Apesar da chegada da primavera, com suas cores e flores, setembro terminou escuro e sombrio. Não bastasse o cenário econômico de queda na produção industrial e nas vendas do varejo, com cortes de pessoal em todos os setores da economia, o governo Richa valeu-se da maioria de sua base de apoio na Assembleia Legislativa do Paraná para aprovar aumentos de impostos para 2016, e o governo Dilma editou duas medidas provisórias e conduz diversas outras medidas aumentando a carga tributária para o próximo ano.

O contribuinte brasileiro ainda não se deu conta do que está por vir na área tributária a partir de janeiro de 2016

Ambos estavam atentos aos princípios da anterioridade nonagesimal e de exercício financeiro para implementar tais medidas. Para que os aumentos de impostos pudessem valer a partir de janeiro de 2016, precisariam estar publicados até o fim de setembro deste ano, 90 dias antes da entrada em vigor.

No âmbito dos tributos estaduais, o processo ganhou mais publicidade porque o governo do Paraná encaminhou projeto de lei para a Assembleia Legislativa e a imprensa acompanhou a tramitação da proposta até a aprovação final. Entre as mudanças aprovadas pelos deputados estaduais está o aumento da multa pelo não recolhimento do Imposto de Transmissão Causa Mortis e Doação (ITCMD), que, a partir de janeiro de 2016, poderá chegar a 200%. Hoje, a multa é de apenas 10% e para o próximo ano a multa mínima passa a ser de 50% por atraso no recolhimento.

Mas as maiores surpresas da Primavera Negra vieram de medidas provisórias publicadas pelo governo federal nos últimos dias de setembro e que foram pouco divulgadas para o conhecimento dos contribuintes. A Medida Provisória 692, de 22 de setembro, instituiu uma tabela progressiva para o Imposto de Renda sobre ganho de capital na venda de bens e direitos de qualquer natureza, como imóveis, veículos e ações, duplicando a alíquota, que passará dos atuais 15% para até 30%. Somente os ganhos até R$ 1 milhão permanecerão com a alíquota de 15% no IR. De R$ 1 milhão a R$ 5 milhões, a alíquota sobe para 20%; ou para 25% para os ganhos de R$ 5 milhões a R$ 20 milhões; e ganhos acima de R$ 20 milhões passarão a recolher 30%.

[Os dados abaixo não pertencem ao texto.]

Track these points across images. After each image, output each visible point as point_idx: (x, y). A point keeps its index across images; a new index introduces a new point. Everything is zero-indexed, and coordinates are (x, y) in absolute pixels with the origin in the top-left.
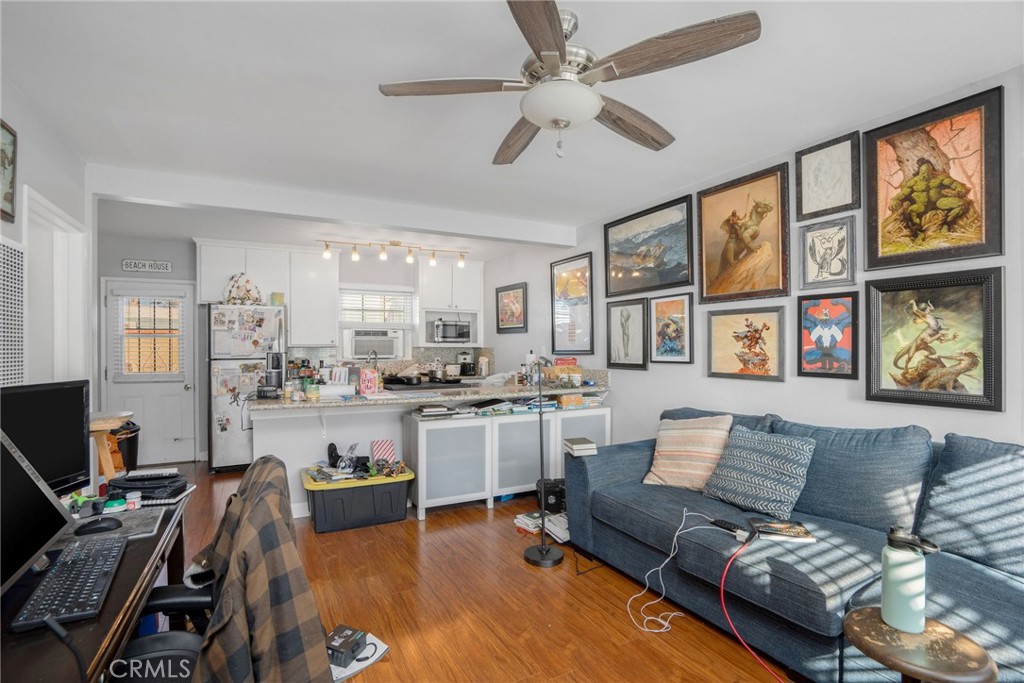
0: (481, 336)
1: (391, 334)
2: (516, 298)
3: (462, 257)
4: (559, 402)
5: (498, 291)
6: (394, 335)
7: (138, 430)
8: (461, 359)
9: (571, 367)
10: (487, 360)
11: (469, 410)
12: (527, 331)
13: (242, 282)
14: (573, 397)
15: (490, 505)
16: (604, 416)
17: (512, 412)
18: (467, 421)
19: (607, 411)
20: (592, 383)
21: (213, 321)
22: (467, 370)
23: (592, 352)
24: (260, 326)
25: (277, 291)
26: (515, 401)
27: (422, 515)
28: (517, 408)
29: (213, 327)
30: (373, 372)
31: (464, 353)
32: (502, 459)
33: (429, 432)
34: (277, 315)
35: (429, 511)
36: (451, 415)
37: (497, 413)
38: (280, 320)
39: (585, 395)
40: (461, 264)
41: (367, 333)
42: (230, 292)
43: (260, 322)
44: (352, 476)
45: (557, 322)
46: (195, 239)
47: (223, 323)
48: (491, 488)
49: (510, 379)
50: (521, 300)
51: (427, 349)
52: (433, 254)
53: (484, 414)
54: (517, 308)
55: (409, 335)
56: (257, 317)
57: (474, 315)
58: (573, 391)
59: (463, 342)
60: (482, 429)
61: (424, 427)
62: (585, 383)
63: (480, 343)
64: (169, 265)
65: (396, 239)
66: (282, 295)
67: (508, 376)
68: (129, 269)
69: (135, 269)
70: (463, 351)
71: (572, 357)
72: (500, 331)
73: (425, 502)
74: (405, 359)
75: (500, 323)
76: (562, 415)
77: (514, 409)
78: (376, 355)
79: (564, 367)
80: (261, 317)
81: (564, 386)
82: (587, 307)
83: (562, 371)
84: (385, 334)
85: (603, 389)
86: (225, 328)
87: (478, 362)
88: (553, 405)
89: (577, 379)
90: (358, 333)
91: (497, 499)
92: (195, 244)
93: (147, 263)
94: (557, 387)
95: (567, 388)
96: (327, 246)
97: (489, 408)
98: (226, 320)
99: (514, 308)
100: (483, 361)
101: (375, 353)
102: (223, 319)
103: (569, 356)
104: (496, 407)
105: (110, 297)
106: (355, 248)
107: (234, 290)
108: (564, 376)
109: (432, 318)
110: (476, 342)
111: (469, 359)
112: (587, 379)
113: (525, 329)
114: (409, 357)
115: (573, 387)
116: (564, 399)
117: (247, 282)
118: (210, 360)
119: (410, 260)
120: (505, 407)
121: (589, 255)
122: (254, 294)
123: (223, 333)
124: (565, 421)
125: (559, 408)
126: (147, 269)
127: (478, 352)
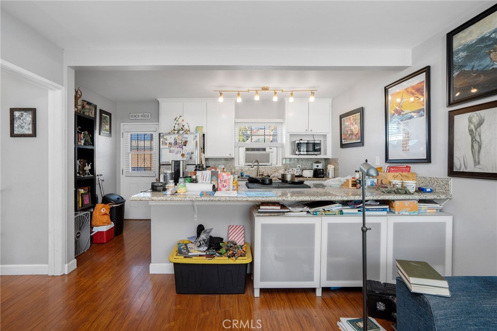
0: (329, 149)
1: (268, 150)
2: (355, 120)
3: (313, 93)
4: (391, 207)
5: (341, 117)
6: (270, 150)
7: (125, 201)
8: (315, 166)
9: (405, 174)
10: (333, 167)
11: (301, 209)
12: (363, 145)
13: (180, 121)
14: (407, 203)
15: (319, 293)
16: (443, 225)
17: (341, 213)
18: (298, 218)
19: (447, 220)
20: (428, 190)
21: (161, 143)
22: (319, 174)
23: (428, 160)
24: (185, 145)
25: (199, 125)
26: (345, 203)
27: (257, 294)
28: (347, 210)
29: (161, 147)
30: (228, 175)
31: (317, 162)
32: (331, 253)
33: (264, 226)
34: (194, 139)
35: (263, 291)
36: (284, 212)
37: (327, 213)
38: (196, 142)
39: (421, 201)
40: (312, 99)
41: (253, 149)
42: (174, 127)
43: (185, 143)
44: (205, 253)
45: (391, 139)
46: (159, 99)
47: (166, 144)
48: (319, 279)
49: (345, 183)
50: (359, 121)
51: (290, 159)
52: (292, 94)
53: (315, 214)
54: (356, 128)
55: (280, 151)
56: (184, 140)
57: (325, 136)
58: (407, 197)
59: (316, 155)
60: (312, 227)
61: (260, 221)
62: (421, 190)
63: (329, 155)
64: (150, 114)
65: (265, 85)
66: (202, 127)
67: (343, 180)
68: (132, 118)
69: (135, 118)
70: (317, 160)
71: (405, 165)
72: (343, 146)
73: (259, 283)
74: (277, 166)
75: (343, 141)
76: (394, 219)
77: (344, 211)
78: (258, 163)
79: (396, 174)
80: (186, 140)
81: (397, 192)
82: (424, 119)
83: (395, 177)
84: (264, 149)
85: (443, 197)
86: (167, 147)
87: (327, 168)
88: (384, 210)
89: (411, 185)
90: (247, 149)
91: (325, 290)
92: (158, 102)
93: (140, 114)
94: (389, 192)
95: (400, 194)
96: (221, 94)
97: (321, 209)
98: (168, 142)
99: (353, 128)
100: (331, 168)
101: (257, 161)
102: (166, 142)
103: (403, 165)
104: (326, 208)
105: (125, 134)
106: (239, 94)
107: (176, 126)
108: (397, 182)
109: (294, 139)
110: (325, 154)
111: (320, 166)
112: (422, 185)
113: (361, 143)
114: (280, 165)
115: (406, 192)
116: (397, 204)
117: (183, 121)
118: (160, 165)
119: (275, 99)
120: (335, 208)
121: (427, 70)
122: (186, 127)
123: (166, 149)
124: (397, 226)
125: (391, 211)
126: (140, 118)
127: (327, 161)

Também com o objetivo de aumentar as receitas em 2016, já que os cortes das despesas não acompanham as necessidades do país e os desejos dos contribuintes, o governo Dilma publicou no último dia de setembro a Medida Provisória 694, com várias mudanças tributárias em um único texto. A MP 694 implementa quatro mudanças para 2016. Primeiro, aumenta a alíquota do Imposto de Renda incidente sobre o pagamento de juros sobre o capital próprio (JCP), de 15% para 18%. Segundo, introduz limite porcentual de pagamento de JCP em 5% anuais. Terceiro, aumenta para 1,11% e 5,02% as alíquotas do PIS e da Cofins, respectivamente, incidentes sobre a importação do etano, propano e butano. Quarto, suspende para 2016 a possibilidade de as empresas excluírem do lucro líquido, na apuração do lucro real e da base de cálculo da CSLL, os investimentos com pesquisa tecnológica e desenvolvimento de inovação tecnológica, previstos nos artigos 19, 19-A e 26 da Lei 11.196/2005.

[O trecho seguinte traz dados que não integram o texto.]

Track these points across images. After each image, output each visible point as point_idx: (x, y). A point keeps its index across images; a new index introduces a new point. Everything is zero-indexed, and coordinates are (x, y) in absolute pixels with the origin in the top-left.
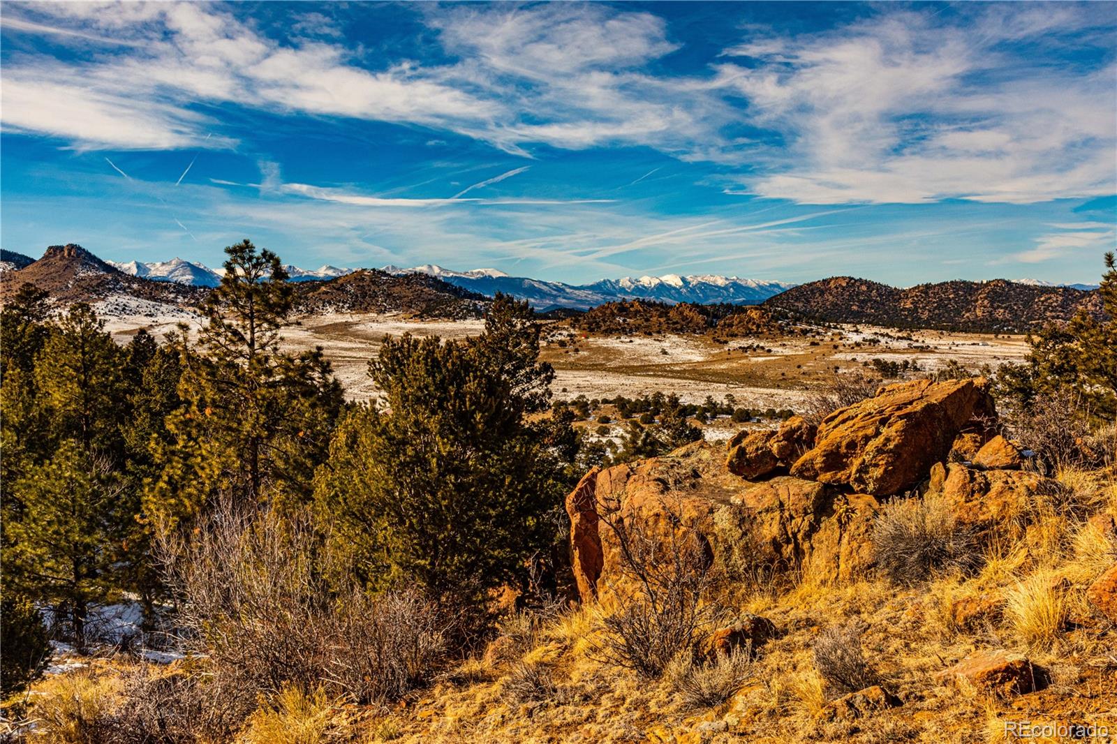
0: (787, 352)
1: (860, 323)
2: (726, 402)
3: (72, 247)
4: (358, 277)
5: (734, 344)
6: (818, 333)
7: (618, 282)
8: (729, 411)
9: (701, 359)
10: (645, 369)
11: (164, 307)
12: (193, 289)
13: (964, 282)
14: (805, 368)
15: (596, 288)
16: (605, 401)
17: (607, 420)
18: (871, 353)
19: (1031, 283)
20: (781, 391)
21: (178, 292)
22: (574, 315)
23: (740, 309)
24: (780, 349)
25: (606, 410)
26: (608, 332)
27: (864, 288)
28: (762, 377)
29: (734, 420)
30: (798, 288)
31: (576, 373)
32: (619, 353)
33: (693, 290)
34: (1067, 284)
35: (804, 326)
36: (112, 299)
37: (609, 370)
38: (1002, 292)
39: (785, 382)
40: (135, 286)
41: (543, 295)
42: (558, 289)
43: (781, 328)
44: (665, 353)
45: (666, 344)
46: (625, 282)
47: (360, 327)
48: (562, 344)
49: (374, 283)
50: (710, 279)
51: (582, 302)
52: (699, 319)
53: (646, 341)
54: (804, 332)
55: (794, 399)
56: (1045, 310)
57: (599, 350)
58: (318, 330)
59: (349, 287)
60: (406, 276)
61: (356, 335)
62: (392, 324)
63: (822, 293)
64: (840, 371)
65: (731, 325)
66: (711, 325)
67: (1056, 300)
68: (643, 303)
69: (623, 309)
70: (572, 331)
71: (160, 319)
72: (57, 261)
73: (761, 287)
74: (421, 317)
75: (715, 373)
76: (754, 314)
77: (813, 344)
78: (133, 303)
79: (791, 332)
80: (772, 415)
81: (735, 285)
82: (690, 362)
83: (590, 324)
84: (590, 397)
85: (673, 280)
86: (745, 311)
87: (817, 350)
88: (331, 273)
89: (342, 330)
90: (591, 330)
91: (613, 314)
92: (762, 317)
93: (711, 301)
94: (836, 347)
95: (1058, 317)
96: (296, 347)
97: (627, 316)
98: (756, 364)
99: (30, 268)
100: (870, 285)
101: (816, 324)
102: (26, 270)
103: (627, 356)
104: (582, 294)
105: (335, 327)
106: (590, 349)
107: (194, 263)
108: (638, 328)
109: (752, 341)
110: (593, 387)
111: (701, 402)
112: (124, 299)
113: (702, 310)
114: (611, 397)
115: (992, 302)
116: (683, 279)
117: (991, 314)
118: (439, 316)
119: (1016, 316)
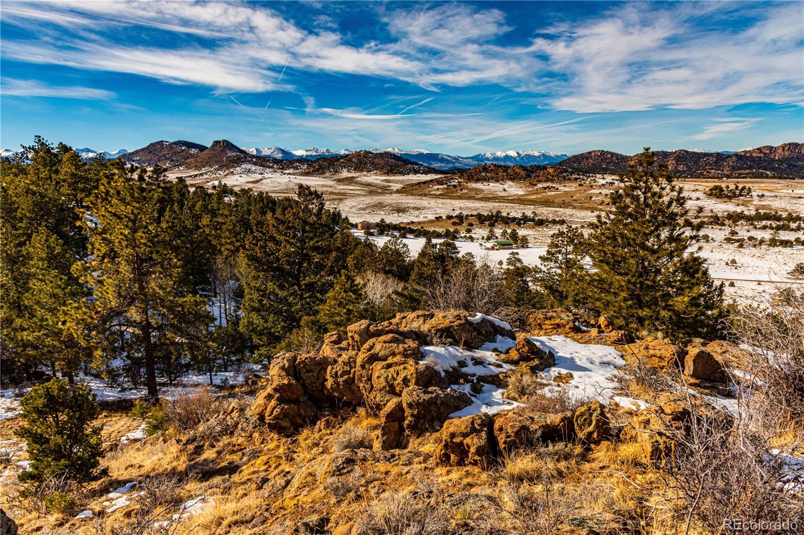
0: (567, 189)
1: (606, 174)
2: (532, 215)
3: (224, 141)
4: (358, 154)
5: (540, 186)
6: (583, 180)
7: (485, 155)
8: (533, 220)
9: (523, 193)
10: (494, 198)
11: (268, 170)
12: (281, 161)
13: (663, 152)
14: (575, 198)
15: (473, 158)
16: (472, 215)
17: (471, 225)
18: (609, 189)
19: (699, 151)
20: (561, 209)
21: (274, 163)
22: (461, 172)
23: (545, 168)
24: (563, 188)
25: (472, 220)
26: (477, 181)
27: (609, 156)
28: (553, 202)
29: (535, 225)
30: (575, 157)
31: (460, 201)
32: (482, 191)
33: (522, 158)
34: (719, 151)
35: (576, 176)
36: (243, 166)
37: (476, 199)
38: (683, 157)
39: (564, 205)
40: (254, 160)
41: (448, 162)
42: (455, 159)
43: (564, 177)
44: (505, 190)
45: (506, 186)
46: (488, 155)
47: (359, 179)
48: (455, 186)
49: (365, 157)
50: (531, 153)
51: (467, 165)
52: (523, 173)
53: (496, 184)
54: (576, 179)
55: (568, 213)
56: (706, 165)
57: (473, 189)
58: (339, 181)
59: (354, 160)
60: (381, 154)
61: (357, 183)
62: (374, 177)
63: (587, 158)
64: (593, 199)
65: (539, 176)
66: (528, 176)
67: (712, 160)
68: (495, 165)
69: (485, 169)
70: (460, 180)
71: (266, 176)
72: (217, 147)
73: (557, 156)
74: (387, 174)
75: (529, 201)
76: (551, 171)
77: (580, 185)
78: (253, 168)
79: (569, 179)
80: (554, 222)
81: (544, 155)
82: (517, 195)
83: (469, 176)
84: (465, 213)
85: (512, 153)
86: (546, 168)
87: (582, 188)
88: (347, 152)
89: (350, 181)
90: (469, 179)
91: (480, 172)
92: (555, 172)
93: (531, 164)
94: (592, 187)
95: (712, 169)
96: (328, 189)
97: (487, 172)
98: (550, 195)
99: (206, 152)
100: (613, 154)
101: (583, 175)
102: (204, 153)
103: (486, 192)
104: (467, 161)
105: (347, 179)
106: (468, 189)
107: (283, 148)
108: (492, 179)
109: (549, 184)
110: (468, 208)
111: (519, 216)
112: (249, 166)
113: (525, 169)
114: (475, 213)
115: (677, 162)
116: (518, 153)
117: (676, 168)
118: (396, 173)
119: (689, 169)
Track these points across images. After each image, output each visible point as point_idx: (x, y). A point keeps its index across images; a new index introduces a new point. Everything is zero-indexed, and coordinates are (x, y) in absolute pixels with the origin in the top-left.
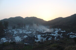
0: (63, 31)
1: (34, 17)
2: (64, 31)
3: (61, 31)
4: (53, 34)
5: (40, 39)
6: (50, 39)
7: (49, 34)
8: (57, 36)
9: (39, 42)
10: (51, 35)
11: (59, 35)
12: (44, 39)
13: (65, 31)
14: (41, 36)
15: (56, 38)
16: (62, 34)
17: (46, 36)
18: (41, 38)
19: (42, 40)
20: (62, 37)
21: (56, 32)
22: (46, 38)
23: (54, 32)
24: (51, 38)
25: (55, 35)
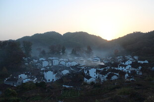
0: (142, 62)
1: (82, 32)
2: (144, 61)
3: (139, 62)
4: (121, 67)
5: (95, 77)
6: (114, 77)
7: (113, 68)
8: (130, 72)
9: (92, 83)
10: (116, 69)
11: (133, 69)
12: (104, 78)
13: (146, 62)
14: (97, 71)
15: (127, 75)
16: (140, 68)
17: (108, 72)
18: (97, 75)
19: (99, 79)
20: (141, 74)
21: (127, 63)
22: (106, 76)
23: (123, 63)
24: (117, 76)
25: (125, 70)
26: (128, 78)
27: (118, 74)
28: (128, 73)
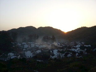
0: (87, 46)
3: (85, 46)
4: (73, 49)
6: (69, 55)
7: (68, 49)
8: (79, 52)
9: (55, 59)
10: (70, 50)
11: (81, 50)
12: (62, 55)
13: (90, 46)
14: (58, 51)
15: (77, 54)
16: (86, 49)
17: (65, 52)
18: (58, 54)
19: (59, 56)
20: (86, 53)
22: (64, 55)
23: (75, 47)
25: (76, 50)
26: (78, 56)
27: (71, 53)
28: (78, 52)
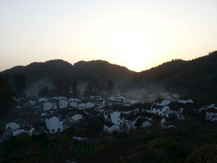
0: (185, 102)
2: (187, 100)
3: (180, 101)
4: (155, 109)
5: (119, 123)
6: (146, 124)
7: (143, 110)
8: (167, 116)
9: (115, 132)
10: (149, 111)
11: (172, 112)
12: (131, 125)
13: (190, 101)
14: (122, 116)
15: (163, 120)
16: (182, 109)
17: (136, 116)
18: (122, 121)
19: (125, 126)
20: (183, 118)
21: (163, 103)
22: (134, 123)
23: (158, 104)
24: (150, 121)
25: (160, 113)
26: (165, 124)
27: (150, 119)
28: (165, 117)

Em que pesem os aumentos da carga tributária, quando o setor produtivo clama por redução para a manutenção das atividades e dos níveis de emprego, a quarta novidade da MP 694 pode trazer danos profundos para o país no longo prazo. Essa medida desestimula qualquer investimento em pesquisa e inovação tecnológicas. Num momento em que mais precisamos crescer, o governo puxa o freio de mão da iniciativa privada em investimentos de inovação. Já não estamos avançando no ritmo necessário e, agora, poderemos andar para trás.

O impacto financeiro e orçamentário dessas mudanças da Primavera Negra precisa valer muito a pena para tamanho sacrifício que os governos estão impondo mais uma vez à nação, cuja conta será paga por todos os contribuintes! Vamos protestar como os cubanos em 2003 ou vamos aceitar e nos conformar, sem nos manifestar?

Nereu Domingues é advogado especialista em planejamento sucessório e direito tributário.